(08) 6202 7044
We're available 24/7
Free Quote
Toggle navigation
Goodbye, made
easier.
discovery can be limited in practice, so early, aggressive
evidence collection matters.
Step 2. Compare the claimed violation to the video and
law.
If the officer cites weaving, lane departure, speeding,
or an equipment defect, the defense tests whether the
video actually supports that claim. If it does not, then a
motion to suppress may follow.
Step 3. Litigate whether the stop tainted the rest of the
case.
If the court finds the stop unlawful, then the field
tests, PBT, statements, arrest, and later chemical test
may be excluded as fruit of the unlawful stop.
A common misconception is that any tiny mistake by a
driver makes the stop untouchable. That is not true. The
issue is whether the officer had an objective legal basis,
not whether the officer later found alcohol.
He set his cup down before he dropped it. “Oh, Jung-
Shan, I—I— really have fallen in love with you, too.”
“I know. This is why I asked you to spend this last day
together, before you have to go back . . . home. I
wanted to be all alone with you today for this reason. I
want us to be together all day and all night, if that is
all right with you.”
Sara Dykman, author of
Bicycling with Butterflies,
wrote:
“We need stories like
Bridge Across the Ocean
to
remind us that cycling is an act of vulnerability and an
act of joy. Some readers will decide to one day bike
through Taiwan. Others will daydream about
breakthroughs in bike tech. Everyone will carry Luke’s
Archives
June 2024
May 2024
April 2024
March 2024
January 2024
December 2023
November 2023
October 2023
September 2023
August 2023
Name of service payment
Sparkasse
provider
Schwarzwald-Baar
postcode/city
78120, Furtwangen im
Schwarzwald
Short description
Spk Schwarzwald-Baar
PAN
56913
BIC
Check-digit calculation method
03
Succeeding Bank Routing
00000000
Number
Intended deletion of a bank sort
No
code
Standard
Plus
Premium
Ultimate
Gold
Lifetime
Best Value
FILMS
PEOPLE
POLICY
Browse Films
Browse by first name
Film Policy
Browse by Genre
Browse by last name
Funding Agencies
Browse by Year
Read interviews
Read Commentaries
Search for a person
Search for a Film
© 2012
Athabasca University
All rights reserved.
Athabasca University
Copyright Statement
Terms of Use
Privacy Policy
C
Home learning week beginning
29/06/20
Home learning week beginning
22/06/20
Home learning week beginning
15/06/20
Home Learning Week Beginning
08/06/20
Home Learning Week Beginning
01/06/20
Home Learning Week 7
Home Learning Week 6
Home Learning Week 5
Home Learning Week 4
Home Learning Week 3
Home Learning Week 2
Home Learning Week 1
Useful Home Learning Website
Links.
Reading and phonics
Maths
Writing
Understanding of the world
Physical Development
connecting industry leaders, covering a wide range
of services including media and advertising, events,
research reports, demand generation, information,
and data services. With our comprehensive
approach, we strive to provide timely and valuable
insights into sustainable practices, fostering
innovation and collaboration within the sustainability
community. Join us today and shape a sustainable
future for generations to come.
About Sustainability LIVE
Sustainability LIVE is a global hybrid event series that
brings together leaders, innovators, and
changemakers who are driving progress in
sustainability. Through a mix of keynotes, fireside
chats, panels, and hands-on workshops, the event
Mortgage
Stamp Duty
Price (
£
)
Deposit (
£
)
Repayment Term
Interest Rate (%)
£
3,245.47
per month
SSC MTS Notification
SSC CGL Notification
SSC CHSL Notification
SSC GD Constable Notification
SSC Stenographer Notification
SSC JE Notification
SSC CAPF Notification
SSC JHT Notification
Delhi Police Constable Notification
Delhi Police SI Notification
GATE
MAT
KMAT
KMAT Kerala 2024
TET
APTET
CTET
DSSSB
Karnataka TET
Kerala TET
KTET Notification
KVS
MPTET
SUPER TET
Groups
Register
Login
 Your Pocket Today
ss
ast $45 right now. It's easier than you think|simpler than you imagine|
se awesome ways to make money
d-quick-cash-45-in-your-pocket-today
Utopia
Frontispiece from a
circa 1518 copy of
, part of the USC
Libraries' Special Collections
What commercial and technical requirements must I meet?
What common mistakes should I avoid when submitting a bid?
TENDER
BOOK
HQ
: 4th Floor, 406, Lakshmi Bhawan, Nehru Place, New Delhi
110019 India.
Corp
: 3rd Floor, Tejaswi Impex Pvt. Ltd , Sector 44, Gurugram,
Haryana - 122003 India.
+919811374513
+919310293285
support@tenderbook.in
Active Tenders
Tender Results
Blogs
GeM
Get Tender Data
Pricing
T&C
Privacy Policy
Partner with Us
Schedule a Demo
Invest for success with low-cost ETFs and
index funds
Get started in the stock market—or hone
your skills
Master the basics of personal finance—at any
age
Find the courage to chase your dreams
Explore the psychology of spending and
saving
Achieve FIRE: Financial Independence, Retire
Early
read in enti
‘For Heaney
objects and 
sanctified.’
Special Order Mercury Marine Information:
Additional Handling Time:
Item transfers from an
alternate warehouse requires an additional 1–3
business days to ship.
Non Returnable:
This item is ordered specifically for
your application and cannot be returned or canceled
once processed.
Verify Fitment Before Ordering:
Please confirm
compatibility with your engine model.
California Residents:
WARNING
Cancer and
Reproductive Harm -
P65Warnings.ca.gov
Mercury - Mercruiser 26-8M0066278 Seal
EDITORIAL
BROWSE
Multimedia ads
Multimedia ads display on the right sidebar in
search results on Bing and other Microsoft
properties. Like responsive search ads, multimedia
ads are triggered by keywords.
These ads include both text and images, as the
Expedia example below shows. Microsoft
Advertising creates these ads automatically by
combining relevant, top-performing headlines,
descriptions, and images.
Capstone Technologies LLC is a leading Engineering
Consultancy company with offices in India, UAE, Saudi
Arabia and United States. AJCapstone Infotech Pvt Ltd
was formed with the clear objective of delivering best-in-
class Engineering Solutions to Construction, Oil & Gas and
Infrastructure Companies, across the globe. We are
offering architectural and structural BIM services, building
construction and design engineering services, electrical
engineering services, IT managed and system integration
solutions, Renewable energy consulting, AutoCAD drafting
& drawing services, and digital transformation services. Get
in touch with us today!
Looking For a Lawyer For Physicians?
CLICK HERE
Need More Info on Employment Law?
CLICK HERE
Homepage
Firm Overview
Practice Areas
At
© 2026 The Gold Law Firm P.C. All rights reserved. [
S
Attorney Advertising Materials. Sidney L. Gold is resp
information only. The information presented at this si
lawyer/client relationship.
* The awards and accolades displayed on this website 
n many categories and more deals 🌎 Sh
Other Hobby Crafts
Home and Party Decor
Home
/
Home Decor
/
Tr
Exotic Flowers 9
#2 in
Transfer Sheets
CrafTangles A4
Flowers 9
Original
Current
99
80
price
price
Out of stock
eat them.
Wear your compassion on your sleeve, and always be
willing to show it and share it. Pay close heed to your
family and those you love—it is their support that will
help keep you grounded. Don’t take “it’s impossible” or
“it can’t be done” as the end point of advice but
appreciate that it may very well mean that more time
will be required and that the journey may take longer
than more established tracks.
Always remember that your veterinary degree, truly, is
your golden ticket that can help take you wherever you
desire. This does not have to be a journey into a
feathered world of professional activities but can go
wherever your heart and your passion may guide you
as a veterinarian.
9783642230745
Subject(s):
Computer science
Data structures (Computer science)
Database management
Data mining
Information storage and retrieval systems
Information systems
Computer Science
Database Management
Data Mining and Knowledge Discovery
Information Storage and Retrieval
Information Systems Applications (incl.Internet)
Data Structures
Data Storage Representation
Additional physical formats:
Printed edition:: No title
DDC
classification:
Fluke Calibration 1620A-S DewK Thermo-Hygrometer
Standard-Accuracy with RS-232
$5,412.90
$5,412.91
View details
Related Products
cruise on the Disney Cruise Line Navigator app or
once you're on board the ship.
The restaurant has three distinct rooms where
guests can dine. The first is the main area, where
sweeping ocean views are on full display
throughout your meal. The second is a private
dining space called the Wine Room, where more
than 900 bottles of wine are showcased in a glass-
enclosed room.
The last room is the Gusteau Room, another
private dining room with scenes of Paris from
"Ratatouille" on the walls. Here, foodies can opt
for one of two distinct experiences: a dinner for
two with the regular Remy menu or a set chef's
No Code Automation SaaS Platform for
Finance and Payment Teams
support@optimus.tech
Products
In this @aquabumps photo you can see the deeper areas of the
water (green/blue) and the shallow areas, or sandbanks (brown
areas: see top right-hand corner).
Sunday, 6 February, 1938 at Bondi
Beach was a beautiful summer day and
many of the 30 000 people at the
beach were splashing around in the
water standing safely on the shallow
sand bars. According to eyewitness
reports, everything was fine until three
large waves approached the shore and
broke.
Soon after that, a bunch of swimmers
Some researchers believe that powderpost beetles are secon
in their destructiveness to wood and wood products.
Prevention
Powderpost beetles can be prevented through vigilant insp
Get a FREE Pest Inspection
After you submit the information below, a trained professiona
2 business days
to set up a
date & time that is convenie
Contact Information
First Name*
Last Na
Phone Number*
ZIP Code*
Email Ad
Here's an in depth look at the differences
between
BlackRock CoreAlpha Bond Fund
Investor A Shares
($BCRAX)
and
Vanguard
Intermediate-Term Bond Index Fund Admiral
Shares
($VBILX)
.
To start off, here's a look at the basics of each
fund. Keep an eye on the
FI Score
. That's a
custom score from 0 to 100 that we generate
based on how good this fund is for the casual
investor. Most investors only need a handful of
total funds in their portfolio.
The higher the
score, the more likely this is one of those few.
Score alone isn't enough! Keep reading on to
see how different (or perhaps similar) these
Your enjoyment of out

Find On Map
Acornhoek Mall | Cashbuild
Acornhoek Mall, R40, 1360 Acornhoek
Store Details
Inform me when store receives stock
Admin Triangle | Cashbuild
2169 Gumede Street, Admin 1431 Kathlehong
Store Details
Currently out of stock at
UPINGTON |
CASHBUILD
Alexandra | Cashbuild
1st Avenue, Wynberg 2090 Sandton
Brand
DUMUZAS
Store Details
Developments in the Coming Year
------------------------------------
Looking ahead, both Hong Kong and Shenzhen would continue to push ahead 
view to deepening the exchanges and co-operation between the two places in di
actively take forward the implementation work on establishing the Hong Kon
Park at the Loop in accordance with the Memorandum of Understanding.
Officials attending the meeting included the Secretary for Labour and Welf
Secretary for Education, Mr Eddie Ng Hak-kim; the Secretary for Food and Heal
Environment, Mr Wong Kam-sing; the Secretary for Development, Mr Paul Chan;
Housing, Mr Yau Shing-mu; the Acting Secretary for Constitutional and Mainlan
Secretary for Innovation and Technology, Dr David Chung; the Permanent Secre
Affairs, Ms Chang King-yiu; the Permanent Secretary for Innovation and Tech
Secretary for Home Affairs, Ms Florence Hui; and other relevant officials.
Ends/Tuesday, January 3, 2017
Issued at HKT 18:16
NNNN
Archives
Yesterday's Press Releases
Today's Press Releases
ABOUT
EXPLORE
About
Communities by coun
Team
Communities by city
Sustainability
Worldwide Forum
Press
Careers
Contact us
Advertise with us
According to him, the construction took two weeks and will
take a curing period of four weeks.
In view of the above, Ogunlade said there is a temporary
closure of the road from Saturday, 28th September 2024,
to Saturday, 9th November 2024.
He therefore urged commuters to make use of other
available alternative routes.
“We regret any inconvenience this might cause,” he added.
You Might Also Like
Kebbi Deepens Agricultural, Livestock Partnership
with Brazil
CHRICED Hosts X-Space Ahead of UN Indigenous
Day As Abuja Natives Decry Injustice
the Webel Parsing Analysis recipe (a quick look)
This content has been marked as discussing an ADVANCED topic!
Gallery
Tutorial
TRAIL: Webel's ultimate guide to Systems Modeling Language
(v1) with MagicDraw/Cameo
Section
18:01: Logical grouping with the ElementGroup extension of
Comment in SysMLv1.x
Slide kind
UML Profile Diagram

———

_WORK REQUEST_
Using the entries above, repeat only the lines from the one containing "Mercury - Mercruiser 26-8M0066278 Seal" through the one containing "Advertising creates these", end lines included.

_SOLUTION TO THE PROBLEM_
Mercury - Mercruiser 26-8M0066278 Seal
EDITORIAL
BROWSE
Multimedia ads
Multimedia ads display on the right sidebar in
search results on Bing and other Microsoft
properties. Like responsive search ads, multimedia
ads are triggered by keywords.
These ads include both text and images, as the
Expedia example below shows. Microsoft
Advertising creates these ads automatically by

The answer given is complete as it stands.